Adding to the frustration was TRAI’s recent proposal to limit broadcasters’ audit rights over DPOs and MSOs. Under the proposed system, broadcasters would need TRAI’s approval and navigate a multi-step process — potentially delaying audits by 16 to 20 months.
An industry operations chief described the concern, “If audits are delayed by nearly two years, we lose visibility on revenue flows. It weakens our position and strengthens distributors who already have more leverage.”
Broadcasters argue that timely audits are essential for revenue reconciliation in a market plagued by under-reporting and complex distribution chains. TRAI has also floated a unified legal framework for telecom and broadcasting — a move that has drawn sharp resistance across the board.
Their fear is that merging carriage (distribution networks) and content (programming, editorial oversight) would create a hybrid regulator that has sweeping, ambiguous powers.
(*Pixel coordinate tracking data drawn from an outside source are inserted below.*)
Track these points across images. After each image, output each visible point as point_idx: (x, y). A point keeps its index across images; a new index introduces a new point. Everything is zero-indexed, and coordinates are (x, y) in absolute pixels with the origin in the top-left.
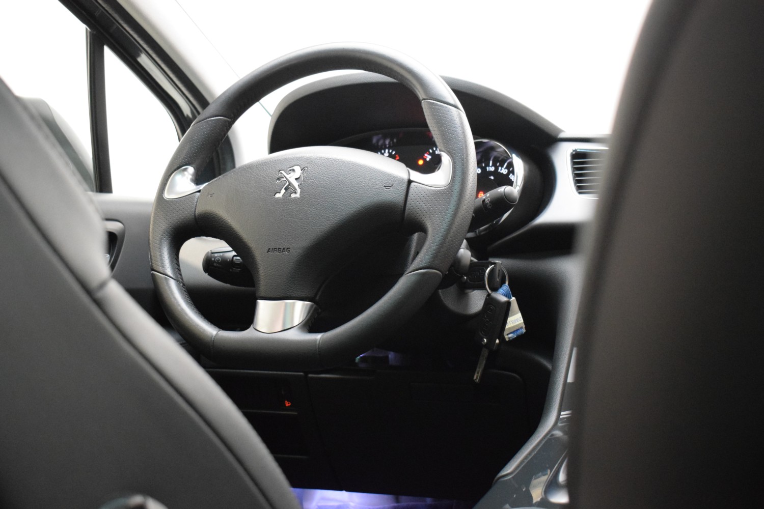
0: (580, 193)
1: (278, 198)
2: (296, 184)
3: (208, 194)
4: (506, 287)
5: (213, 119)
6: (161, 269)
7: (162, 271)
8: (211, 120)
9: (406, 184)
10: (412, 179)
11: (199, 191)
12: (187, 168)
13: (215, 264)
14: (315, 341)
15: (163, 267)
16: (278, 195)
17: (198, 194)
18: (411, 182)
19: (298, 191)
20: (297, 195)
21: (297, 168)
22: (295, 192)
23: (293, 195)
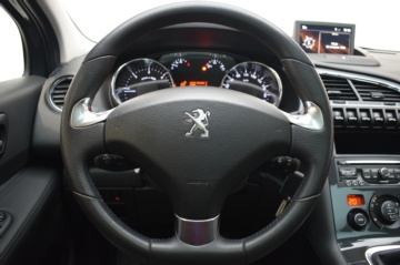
2: (203, 126)
16: (187, 134)
18: (291, 124)
19: (207, 132)
20: (206, 135)
21: (200, 111)
22: (204, 133)
23: (203, 136)
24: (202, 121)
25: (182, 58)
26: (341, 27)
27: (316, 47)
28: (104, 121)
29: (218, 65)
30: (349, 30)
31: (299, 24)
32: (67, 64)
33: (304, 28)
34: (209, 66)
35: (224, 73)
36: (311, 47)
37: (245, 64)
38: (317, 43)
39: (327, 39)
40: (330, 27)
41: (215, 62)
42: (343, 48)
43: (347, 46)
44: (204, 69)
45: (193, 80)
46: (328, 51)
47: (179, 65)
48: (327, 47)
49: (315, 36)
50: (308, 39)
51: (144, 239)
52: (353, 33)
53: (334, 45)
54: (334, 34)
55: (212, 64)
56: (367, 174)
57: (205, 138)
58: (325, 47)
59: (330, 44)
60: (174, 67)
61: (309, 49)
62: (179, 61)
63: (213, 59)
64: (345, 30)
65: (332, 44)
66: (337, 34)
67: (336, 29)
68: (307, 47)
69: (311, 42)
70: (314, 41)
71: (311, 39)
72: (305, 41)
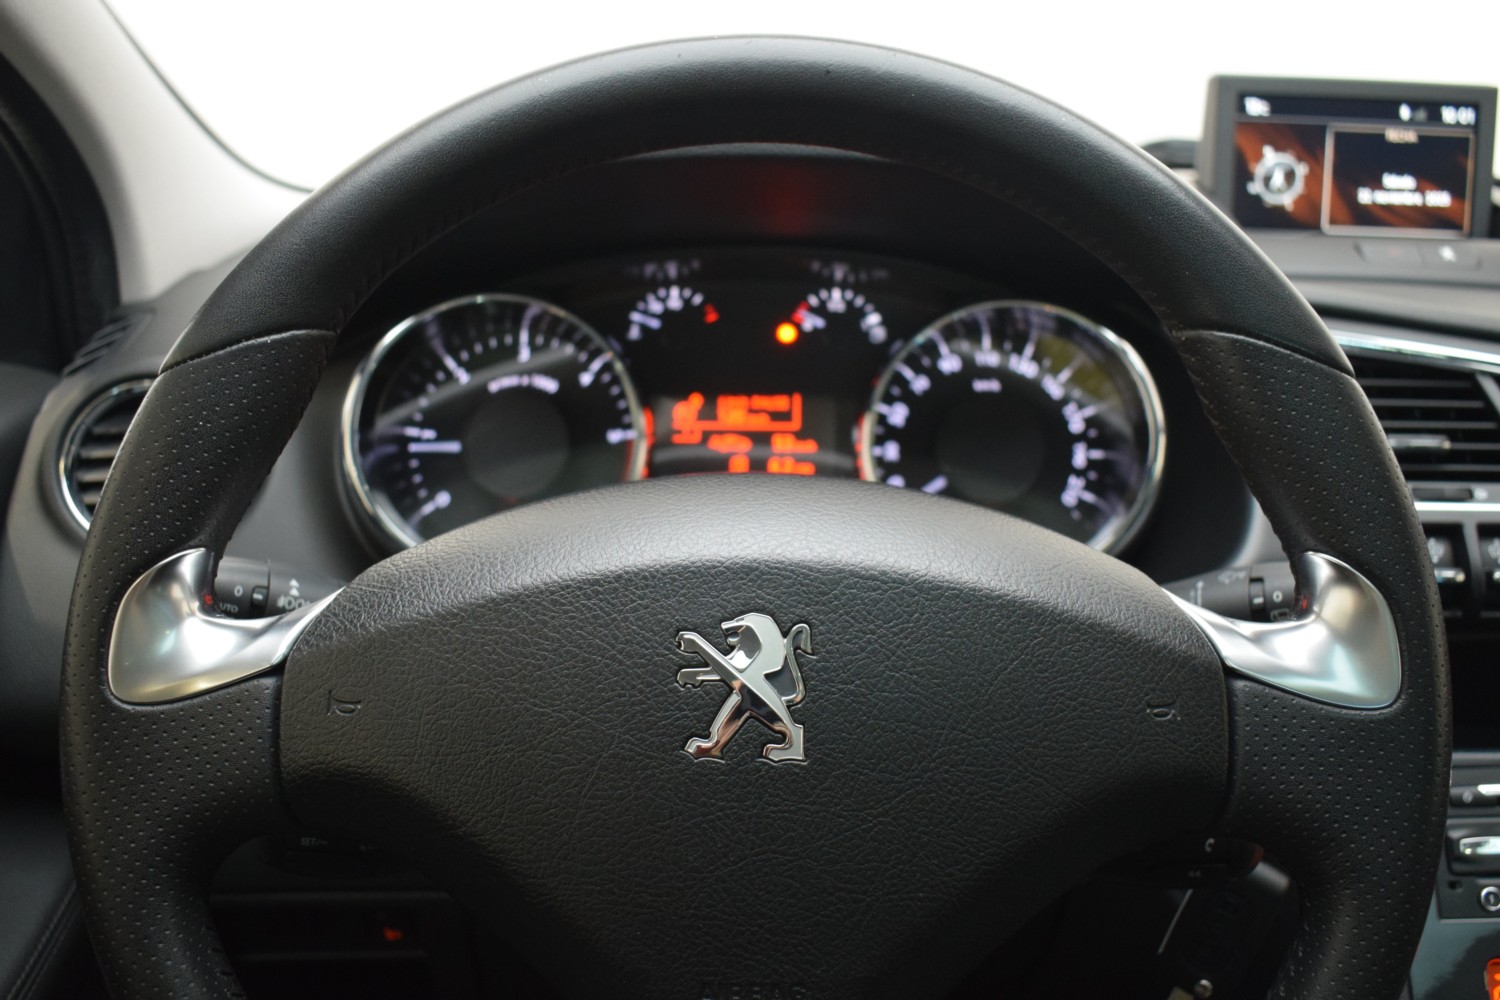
1: (704, 763)
2: (774, 700)
3: (329, 697)
12: (172, 566)
16: (697, 747)
17: (270, 684)
18: (1232, 673)
19: (797, 733)
20: (792, 749)
21: (760, 624)
22: (782, 738)
23: (776, 754)
24: (768, 677)
25: (681, 282)
26: (1430, 100)
27: (1310, 201)
28: (277, 670)
29: (854, 315)
30: (1466, 116)
31: (1229, 93)
32: (149, 308)
33: (1256, 107)
34: (811, 322)
35: (880, 355)
36: (1287, 200)
37: (982, 311)
38: (1314, 179)
39: (1364, 161)
40: (1379, 102)
41: (836, 300)
42: (1440, 199)
43: (1458, 193)
44: (786, 334)
45: (735, 390)
46: (1366, 218)
47: (667, 316)
48: (1365, 196)
49: (1307, 146)
50: (1272, 162)
52: (1482, 127)
53: (1399, 190)
54: (1393, 135)
55: (821, 310)
57: (788, 767)
58: (1354, 197)
59: (1376, 184)
60: (644, 328)
61: (1279, 211)
62: (663, 300)
63: (829, 284)
64: (1449, 115)
65: (1389, 180)
66: (1410, 136)
67: (1405, 112)
68: (1271, 199)
69: (1290, 176)
70: (1301, 170)
71: (1287, 159)
72: (1259, 171)
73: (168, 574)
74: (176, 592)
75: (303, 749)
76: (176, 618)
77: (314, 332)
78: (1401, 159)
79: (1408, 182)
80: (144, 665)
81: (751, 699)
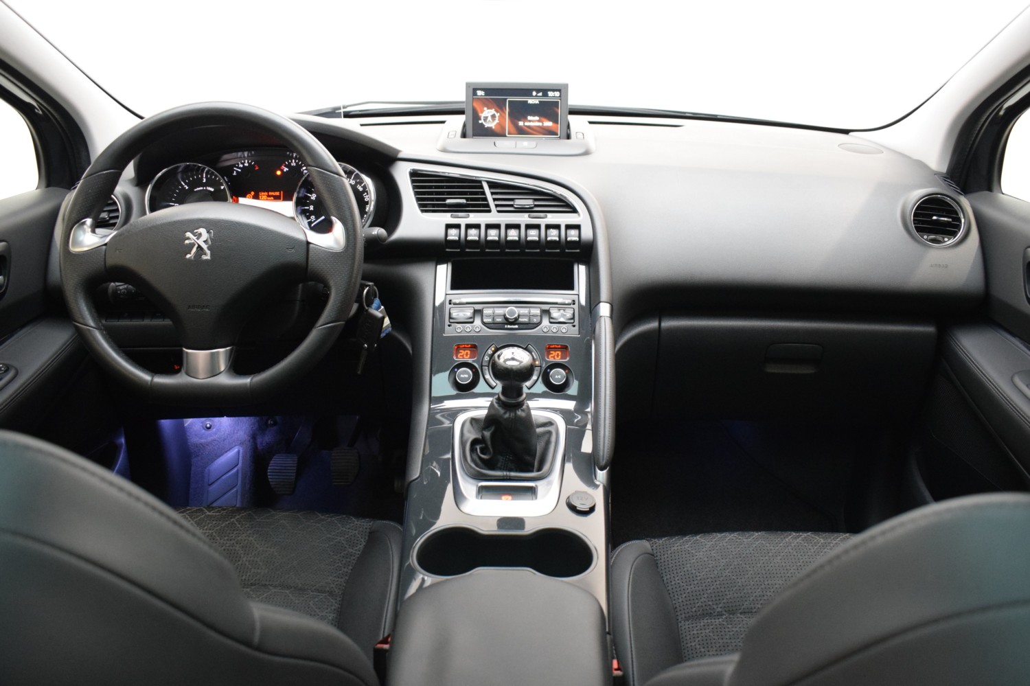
0: (423, 211)
1: (189, 260)
2: (205, 246)
3: (116, 250)
4: (377, 301)
5: (105, 172)
6: (81, 320)
7: (82, 322)
8: (104, 174)
9: (306, 246)
10: (310, 240)
11: (106, 245)
12: (85, 222)
13: (122, 296)
14: (246, 384)
15: (84, 319)
16: (188, 256)
17: (104, 247)
19: (208, 253)
20: (207, 257)
21: (203, 231)
22: (205, 254)
23: (204, 257)
24: (204, 241)
25: (248, 158)
26: (545, 91)
27: (501, 125)
29: (298, 167)
30: (557, 94)
31: (473, 89)
33: (480, 93)
34: (286, 169)
36: (493, 125)
38: (502, 117)
39: (520, 111)
40: (526, 91)
41: (293, 164)
42: (548, 124)
43: (555, 121)
44: (278, 173)
45: (263, 190)
46: (522, 131)
47: (244, 168)
48: (521, 123)
49: (500, 105)
50: (487, 112)
51: (146, 373)
52: (563, 98)
53: (533, 121)
54: (531, 101)
55: (289, 166)
56: (488, 316)
57: (207, 260)
58: (518, 124)
59: (525, 119)
60: (237, 171)
61: (489, 129)
62: (243, 164)
63: (292, 158)
64: (550, 94)
65: (530, 118)
66: (536, 102)
67: (534, 93)
68: (487, 125)
69: (493, 116)
70: (497, 115)
71: (493, 111)
72: (483, 115)
73: (84, 223)
74: (85, 227)
75: (111, 261)
76: (84, 232)
77: (116, 171)
78: (534, 110)
79: (537, 118)
80: (76, 243)
81: (199, 247)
A senior executive at an industry body said, “Content cannot be regulated like SIM cards. Merging frameworks would blur responsibilities and create a compliance nightmare.”
Industry groups argue that only the MIB — which traditionally governs media content, standards, and programming — has the domain expertise to regulate broadcasting holistically.
Linear TV, which remains heavily regulated, faces fixed advertising caps, prescriptive pricing frameworks, mandated audits, strict distribution rules. Meanwhile, OTT platforms operate with far fewer constraints.
A top network strategy head said, “We’re competing in the same market for the same viewer — but under completely different rulebooks. TRAI hasn’t addressed this imbalance.” With consumer behaviour shifting rapidly toward digital, broadcasters argue that over-regulation is eroding their competitiveness.
Why the MIB Is Intervening Now
For the MIB, the timing is strategic. India’s media ecosystem is undergoing structural transformation: bundled services are blurring lines between TV, broadband, and OTT, digital platforms are outpacing legacy networks, broadcasters are fighting shrinking margins, distribution models are evolving rapidly. The ministry believes a single, domain-focused regulator can provide: policy stability, sector-specific expertise, faster decision-making, better alignment with global broadcasting norms, clearer separation between carriage and content oversight.
According to a senior official involved in internal discussions, “The friction between TRAI and broadcasters has reached a level where the system is no longer functioning smoothly. The MIB feels the sector needs a regulator that understands broadcasting culture, not telecom mechanics.”
What Happens Next?
With the MIB formally recommending the withdrawal of broadcasting from TRAI’s jurisdiction, the next steps, if successful, the restructuring would mark the most significant rewrite of India’s media regulatory system since the early 2000s.
A senior industry stakeholder summed up the prevailing sentiment, “This isn’t about turf or power. It’s about fixing a structural misalignment. Broadcasting needs a regulator designed for broadcasting.” For now, the sector watches closely — hoping that the long-running tug-of-war may finally be settled, and that a more coherent regulatory future lies ahead.